Which leaves the question, of how Montenegro continues to produce such talent. “Montenegrins are talented at football and at sport in general,” says Jovetic. “However, the most important thing was that I, as well as Mirko, had good training conditions, high-class trainers, and of course the will for success. Without these things our talent wouldn’t be enough for Serie A.”
It’s all part of the heroic tradition. Defensive resolve and a dangerous striker pairing have already led Montenegro to 28th in the Fifa world rankings; with a win tomorrow, belief will grow that it could lead the tiny nation all the way to the World Cup finals in Brazil.
The full monte: three to watch
* Stevan Jovetic (Fiorentina, striker) Age 23 Caps 23 Goals 10
Comfortable as playmaker or goalscorer, Jovetic has been linked with a move to the Premier League in recent years. Liverpool fans may recall him scoring both goals in a 2-0 defeat in Florence in 2009.
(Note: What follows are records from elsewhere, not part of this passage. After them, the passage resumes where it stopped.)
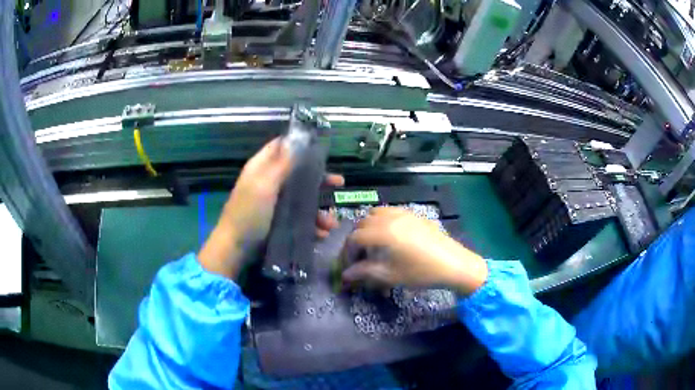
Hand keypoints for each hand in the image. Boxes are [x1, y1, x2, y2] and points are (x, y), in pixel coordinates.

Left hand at [198, 138, 343, 278]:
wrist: (236, 248)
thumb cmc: (248, 213)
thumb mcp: (264, 185)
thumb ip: (281, 164)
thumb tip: (296, 139)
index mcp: (262, 168)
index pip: (281, 147)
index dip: (300, 145)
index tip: (322, 147)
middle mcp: (270, 182)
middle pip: (298, 174)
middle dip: (320, 179)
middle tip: (339, 183)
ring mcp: (275, 204)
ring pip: (302, 199)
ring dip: (319, 209)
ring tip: (331, 223)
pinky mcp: (279, 222)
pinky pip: (300, 219)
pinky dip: (312, 225)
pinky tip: (322, 234)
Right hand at [341, 208, 487, 295]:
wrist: (454, 264)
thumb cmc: (421, 272)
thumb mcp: (391, 275)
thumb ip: (365, 272)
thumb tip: (346, 274)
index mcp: (383, 232)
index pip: (355, 238)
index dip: (347, 252)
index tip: (348, 266)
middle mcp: (390, 217)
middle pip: (363, 223)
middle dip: (356, 240)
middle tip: (358, 257)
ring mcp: (404, 213)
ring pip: (375, 214)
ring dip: (368, 227)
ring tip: (372, 244)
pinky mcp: (414, 214)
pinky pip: (390, 211)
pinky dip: (381, 220)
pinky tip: (388, 235)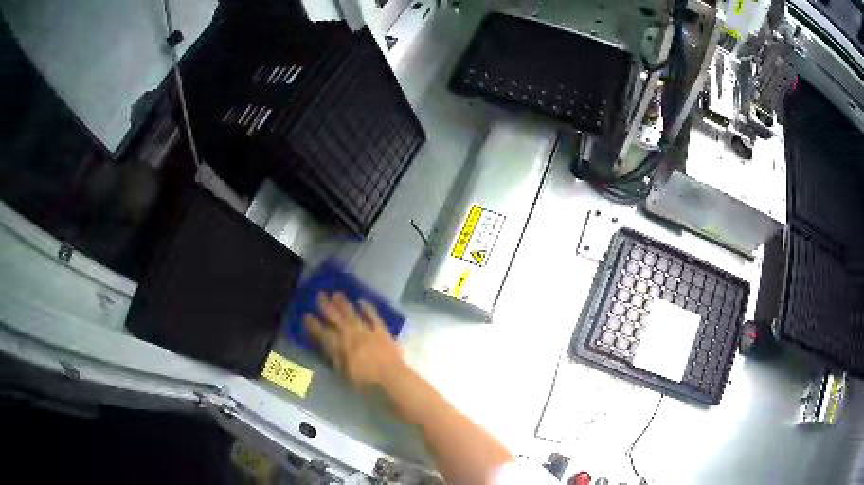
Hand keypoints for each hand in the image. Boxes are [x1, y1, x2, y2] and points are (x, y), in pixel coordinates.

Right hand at [304, 292, 403, 390]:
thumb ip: (335, 359)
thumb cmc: (365, 383)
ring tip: (336, 294)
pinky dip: (367, 308)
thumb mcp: (343, 375)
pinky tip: (361, 301)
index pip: (321, 333)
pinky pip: (373, 316)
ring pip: (352, 314)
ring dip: (344, 304)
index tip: (306, 315)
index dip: (313, 324)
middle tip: (320, 294)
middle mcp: (350, 335)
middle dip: (326, 306)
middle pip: (336, 318)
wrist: (391, 377)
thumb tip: (327, 349)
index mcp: (338, 348)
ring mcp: (366, 331)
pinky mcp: (381, 331)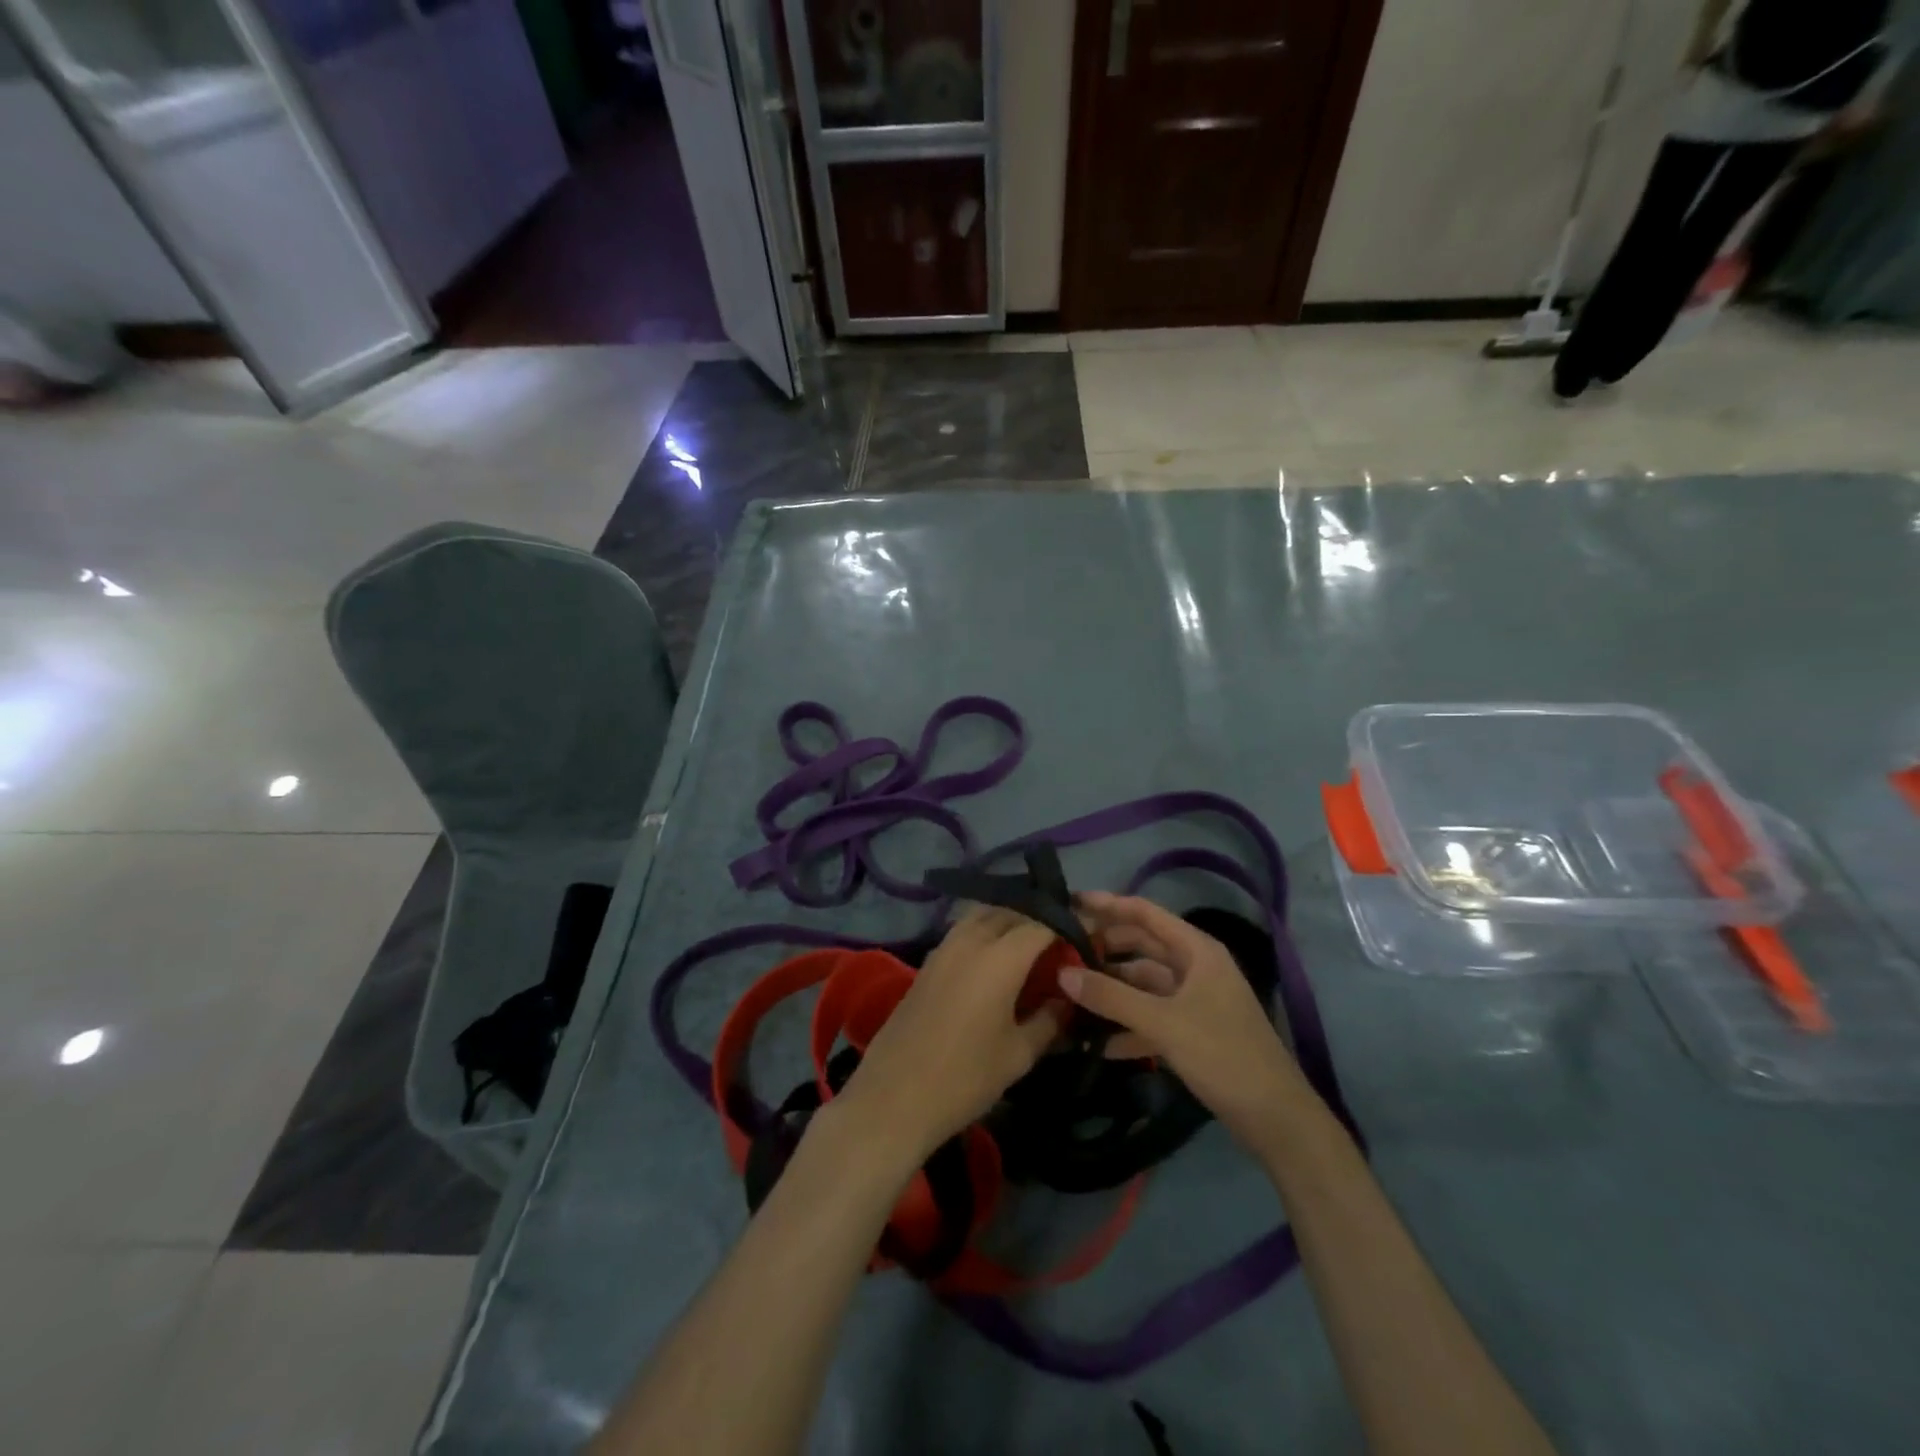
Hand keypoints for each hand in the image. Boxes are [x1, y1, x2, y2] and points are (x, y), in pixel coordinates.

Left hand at [835, 906, 1065, 1160]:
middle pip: (1012, 911)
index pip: (1043, 923)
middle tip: (1061, 942)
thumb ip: (1050, 1019)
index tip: (1088, 937)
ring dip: (1010, 921)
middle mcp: (971, 939)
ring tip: (1031, 948)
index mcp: (1000, 957)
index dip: (1068, 925)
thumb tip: (1068, 998)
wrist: (894, 1097)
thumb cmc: (965, 1078)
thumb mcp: (1019, 1054)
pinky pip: (965, 930)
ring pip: (984, 915)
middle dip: (1039, 919)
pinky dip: (986, 932)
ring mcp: (944, 947)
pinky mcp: (928, 961)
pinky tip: (997, 960)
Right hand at [1061, 893, 1318, 1153]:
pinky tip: (1096, 1042)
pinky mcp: (1192, 1032)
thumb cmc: (1223, 1055)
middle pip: (1141, 946)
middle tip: (1061, 952)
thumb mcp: (1162, 1023)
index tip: (1069, 902)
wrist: (1276, 1119)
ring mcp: (1195, 1000)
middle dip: (1104, 949)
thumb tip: (1062, 973)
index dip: (1107, 904)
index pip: (1144, 913)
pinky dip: (1126, 1025)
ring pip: (1143, 984)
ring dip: (1111, 989)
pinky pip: (1151, 1017)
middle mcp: (1195, 967)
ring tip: (1069, 995)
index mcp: (1197, 950)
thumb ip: (1111, 997)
* Mirko Vucinic (Juventus, striker) Age 29 Caps 30 Goals 14
Montenegro’s leading scorer completes an exciting strike force, which could benefit from England’s injury problems. Best known for his finishing abilities, he found the net against Celtic last month.
* Marko Basa (Lille, defender) Age 30 Caps 21 Goals 1
A dominant centre-half, Basa provides the steel in the Montenegrin backline. Will probably partner Miodrag Dzudovic – the man who goaded Wayne Rooney into lashing out in 2011 – at the heart of the home side’s defence tomorrow.